Barnaby Joyce: Junie Morosi misreads train wreck at every level
The public is fascinated by the way Barnaby Joyce has blown up his life. It’s a train wreck from which we can’t look away.
In the mid-1970s, the deputy prime minister at the time, Jim Cairns, found himself engulfed by a wild sexual scandal. Cairns and one of his staff, Junie Morosi, were portrayed in the media as having an affair, and both of them rejected the allegations, vehemently.
The media was accused of telling outrageous lies, and Cairns and Morosi took various entities to court for defamation of character. In 1977, Morosi won $17,000 from The Daily Mirror, and in 1978 $10,000 from radio 2GB.
In 1982, Cairns was asked in court whether he had ever had an adulterous relationship and he replied: “No, never.” However in 2002, during an interview on ABC radio, he confessed to the affair. When pressed about the previous denials, he said he didn’t tell anyone the truth 20 years earlier “because nobody asked if I’d been to bed with her”. How’s that for breathtaking spin and disgusting justification of rank deception?
This week, Morosi emerged from the past to lambaste the media for its coverage of Barnaby Joyce. Our interest in the Deputy Prime Minister’s troubles had little to do with the misuse of public expenditure; we are “old-fashioned” puritans, apparently, and the focus on him is “passe” and exhibiting an “old consciousness”.
In these hip times, where “gay marriage has brought out the right of anyone to love whom they want to love, it really shouldn’t be anyone’s business except for him and his family”, she said, adding: “I think young people today, and most people today, are not interested in that story.”
Morosi came across as self-righteous without cause because the public record reflects badly on Cairns and her. It is great they had so much good fun. How wonderful for them that they got away with their deception, but perhaps in the light of the 2002 admission the $27,000 should be paid back?
In Canberra, insiders refer to Joyce as “the bonking beetroot”. This nickname has been around for a while and is considered affectionate. It captures the imagination beautifully, don’t you think? Although it must be said that the picture it paints raises health concerns — strenuous exertion can lead to high blood pressure.
Joyce is also known as Australia’s best “retail politician”. This means people like Joyce, they like to hear him speak and they like to read about him, too. Joyce is a warts-and-all man and anything but boring. He is the sort of man who will give you the bad news right between the eyes, and people tend to respect that.
So here is where Morosi is wrong. The public is fascinated by the way Joyce has blown up his life and whether there has been any wrongdoing, by which I mean misuse of privileges granted by the public purse. We know this because technology shows that readers cannot get enough of anything written on the topic. Because we like Joyce, and his life is a train wreck right now, it is a train wreck from which we cannot look away.
Morosi is wrong about another thing, too. The media does have an interest in the issue of public expenditure and whether it has been abused. We know Australians are not nosy perverts who want cheap thrills and smutty titillation; it is just that everyone is fed up to the back teeth with the game in Canberra. We are sick to death of the way people who are supposed to be running the country “take the piss” with publicly funded high jinks, rorts and general carry-on.
If politicians are abusing their power, privileges and entitlements, the media must expose this and hold them accountable.
We are not puritans. No one cares if politicians are getting their jollies off in their own time and at their own expense, but we do care when we are asked to pay for it.

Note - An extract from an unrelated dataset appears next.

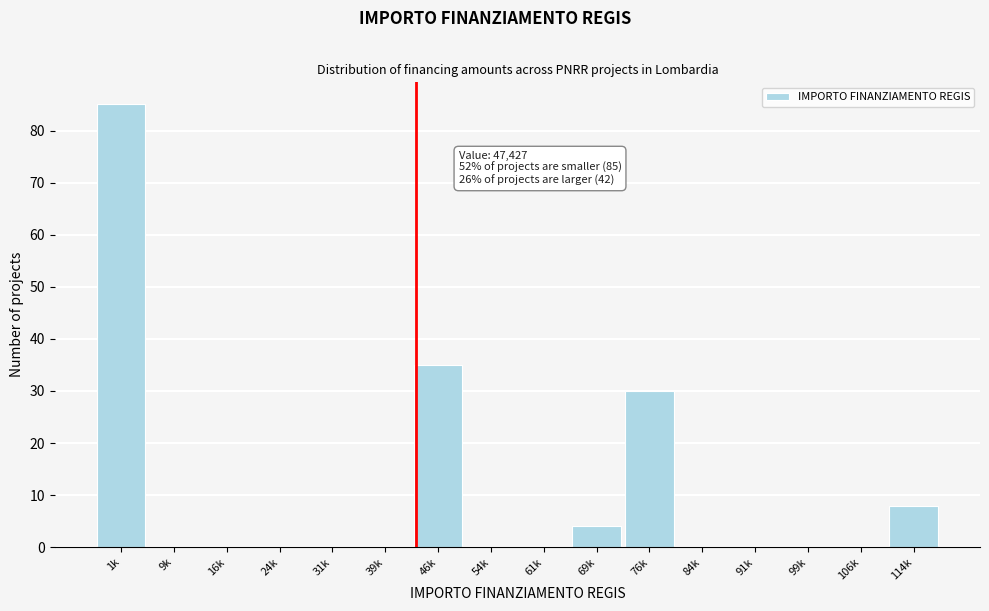

Reading right to left, transcribe all the data shown in this chart.

114k=8	106k=0	99k=0	91k=0	84k=0	76k=30	69k=4	61k=0	54k=0	46k=35	39k=0	31k=0	24k=0	16k=0	9k=0	1k=85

So the lesson for Canberra types is this: do what you want in your own time and do it at your own expense. And if you want to keep something private, then pay for it yourself, down to the very last cent.
One good thing to come out of this godawful mess is a baby who will be kept by its biological parents and no doubt grandly loved. In the old days, and by that I mean the 70s, many babies born in such circumstances were taken forcibly, or discarded, given away like unwanted puppies, and put up for adoption. It is good that we live in modern times, where old-fashioned puritan attitudes don’t exist to the extent they once did.